- Study questions
**1.** According to the news roundup, how much has the chancery set aside for litigation claims?
**2.** Write the next part of the news roundup, picking up right after its final sentence.

- Text
☆ ☆ ☆ ☆

Archdiocese is contemplating bankruptcy

MinnPost photo by Rita Kovtun

To no one’s surprise, Jean Hopfensperger and Tony Kennedy at the Strib say, “Citing growing financial trouble linked to clergy sex abuse cases, the Archdiocese of St. Paul and Minneapolis Thursday raised the prospect that it will seek bankruptcy protection. In its annual report in the Catholic Spirit online newspaper, archdiocese officials said the unfolding settlements of clergy sex abuse cases are a key factor. The report says litigation claims are expected to grow beyond the $5.3 million the chancery has reserved for them.”

For the AP Amy Forliti says, “Archbishop John Nienstedt called the situation ‘disheartening,’ but assured the faithful that the finances won’t directly affect parishes or other Catholic institutions. ‘I am determined to see that the ministries and essential services provided by the Chancery Corporation will continue and that we will strive to minimize the impact of cutbacks on our Catholic people and the larger community,’ he wrote.” 

Not in my front yard! Reporting on an obscene outrage, John Reinan of the Strib says, “A plan to build sidewalks in neighborhoods throughout Edina is erupting into a high-stakes fight about the city’s future — and what kind of identity a suburb should have in the 21st century if it wants to thrive. … Edina, one of the oldest and most affluent suburbs, is meeting with heated resistance from longtime residents as it strives to become friendlier to bikers, walkers and transit users. While sidewalks are common in Edina’s oldest neighborhoods, large swaths of the city were built without them.” A pitched battle is coming, folks. Next thing you know we “the people” will be hurling stale croissants and half empty bottles of Bordeaux at police shock troops from behind the cover of our overturned BMWs.

☆ ☆ ☆ ☆

[Saved entries]

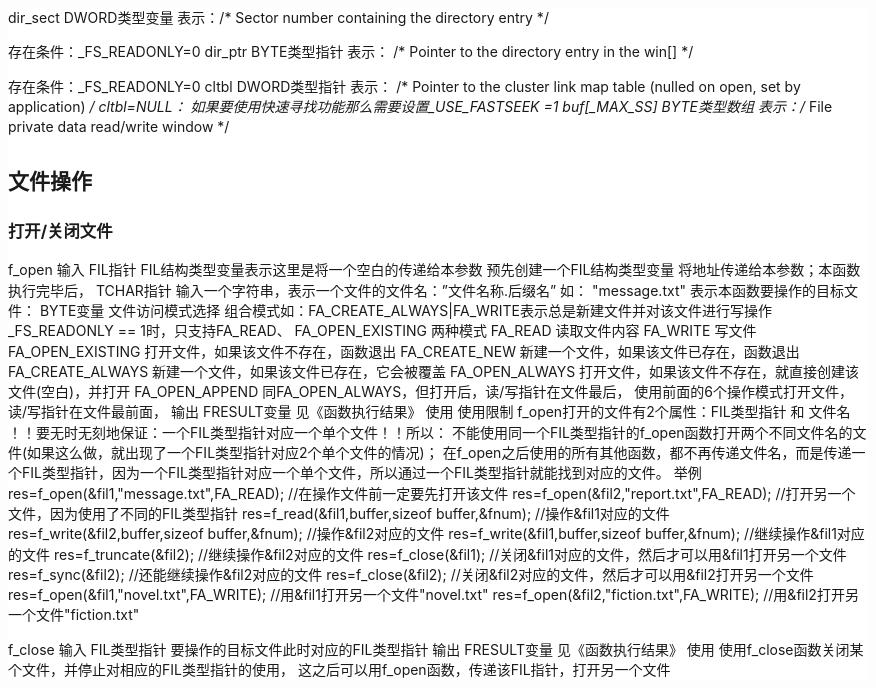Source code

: dir_sect	DWORD类型变量	表示：/* Sector number containing the directory entry */

存在条件：_FS_READONLY=0
dir_ptr	BYTE类型指针	表示： /* Pointer to the directory entry in the win[] */

存在条件：_FS_READONLY=0
cltbl	DWORD类型指针	表示： /* Pointer to the cluster link map table (nulled on open, set by application) */
cltbl=NULL：
如果要使用快速寻找功能那么需要设置_USE_FASTSEEK =1
buf[_MAX_SS]	BYTE类型数组	表示：/* File private data read/write window */



## 文件操作

### 打开/关闭文件
f_open	输入	FIL指针	FIL结构类型变量表示这里是将一个空白的传递给本参数
预先创建一个FIL结构类型变量
将地址传递给本参数；本函数执行完毕后，
 	 	TCHAR指针	输入一个字符串，表示一个文件的文件名：”文件名称.后缀名”  如： "message.txt"
表示本函数要操作的目标文件：
 	 	BYTE变量	文件访问模式选择
组合模式如：FA_CREATE_ALWAYS|FA_WRITE表示总是新建文件并对该文件进行写操作
_FS_READONLY == 1时，只支持FA_READ、  FA_OPEN_EXISTING 两种模式
 	 	 	FA_READ	读取文件内容
 	 	 	FA_WRITE	写文件	
 	 	 	FA_OPEN_EXISTING	打开文件，如果该文件不存在，函数退出
 	 	 	FA_CREATE_NEW	新建一个文件，如果该文件已存在，函数退出
 	 	 	FA_CREATE_ALWAYS	新建一个文件，如果该文件已存在，它会被覆盖
 	 	 	FA_OPEN_ALWAYS	打开文件，如果该文件不存在，就直接创建该文件(空白)，并打开
 	 	 	FA_OPEN_APPEND	同FA_OPEN_ALWAYS，但打开后，读/写指针在文件最后，
使用前面的6个操作模式打开文件，读/写指针在文件最前面，
 	输出	FRESULT变量	见《函数执行结果》
 	使用	使用限制	f_open打开的文件有2个属性：FIL类型指针 和 文件名
！！要无时无刻地保证：一个FIL类型指针对应一个单个文件！！所以：
不能使用同一个FIL类型指针的f_open函数打开两个不同文件名的文件(如果这么做，就出现了一个FIL类型指针对应2个单个文件的情况)；
在f_open之后使用的所有其他函数，都不再传递文件名，而是传递一个FIL类型指针，因为一个FIL类型指针对应一个单个文件，所以通过一个FIL类型指针就能找到对应的文件。
 	 	举例	res=f_open(&fil1,"message.txt",FA_READ);    //在操作文件前一定要先打开该文件
res=f_open(&fil2,"report.txt",FA_READ);  //打开另一个文件，因为使用了不同的FIL类型指针
res=f_read(&fil1,buffer,sizeof buffer,&fnum);  //操作&fil1对应的文件
res=f_write(&fil2,buffer,sizeof buffer,&fnum);  //操作&fil2对应的文件
res=f_write(&fil1,buffer,sizeof buffer,&fnum);  //继续操作&fil1对应的文件
res=f_truncate(&fil2);                   //继续操作&fil2对应的文件
res=f_close(&fil1);      //关闭&fil1对应的文件，然后才可以用&fil1打开另一个文件
res=f_sync(&fil2);      //还能继续操作&fil2对应的文件
res=f_close(&fil2);      //关闭&fil2对应的文件，然后才可以用&fil2打开另一个文件
res=f_open(&fil1,"novel.txt",FA_WRITE);     //用&fil1打开另一个文件"novel.txt"
res=f_open(&fil2,"fiction.txt",FA_WRITE);     //用&fil2打开另一个文件"fiction.txt"

f_close	输入	FIL类型指针	要操作的目标文件此时对应的FIL类型指针
 	输出	FRESULT变量	见《函数执行结果》
 	使用	使用f_close函数关闭某个文件，并停止对相应的FIL类型指针的使用，
这之后可以用f_open函数，传递该FIL指针，打开另一个文件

☆ ☆ ☆ ☆

- Answers by item
**1.** $5.3 million

**2.**
A couple of stories via Vox. No one who can read a weather map will consider this, but Matt Yglesias writes, “Few people wake up on an unseasonably cold morning and say to themselves, “I wish I lived in Minneapolis.” But if you’re young and looking to get ahead in the world, you should probably move to Minneapolis. The five highest-income large metropolitan areas in the United States are San Francisco/Oakland/San Jose, Greater New York, the DC-Baltimore area, the Twin Cities area, and Greater Boston (Anchorage is also way up there, but tiny and I’m not entirely convinced Alaska is real). Four of those five metro areas have something in common — they are very expensive places to live. The Twin Cities are the exception. The $54,304 median household income in Minneapolis carries more purchasing power than the $59,799 median household income in New York.”

But if you do move up here, besides snow tires, thermal blankets, shovels and flares, you’d better buy a LoJack system for your Honda Accord.  Danielle Kurtzleben reports on the most stolen vehicles in every state of the union. Up here … Honda Accord, which is (and has been) the case for quite some time. But in case you needed further proof that our fine and glorious neighbors to the east truly are beasts of a different stripe, Ms. Kurtzleben reports that thieves’ vehicle-of-choice over in Wisconsin is a … Dodge Caravan. Preferably one with two cases of Keystone Light visible on the back seat.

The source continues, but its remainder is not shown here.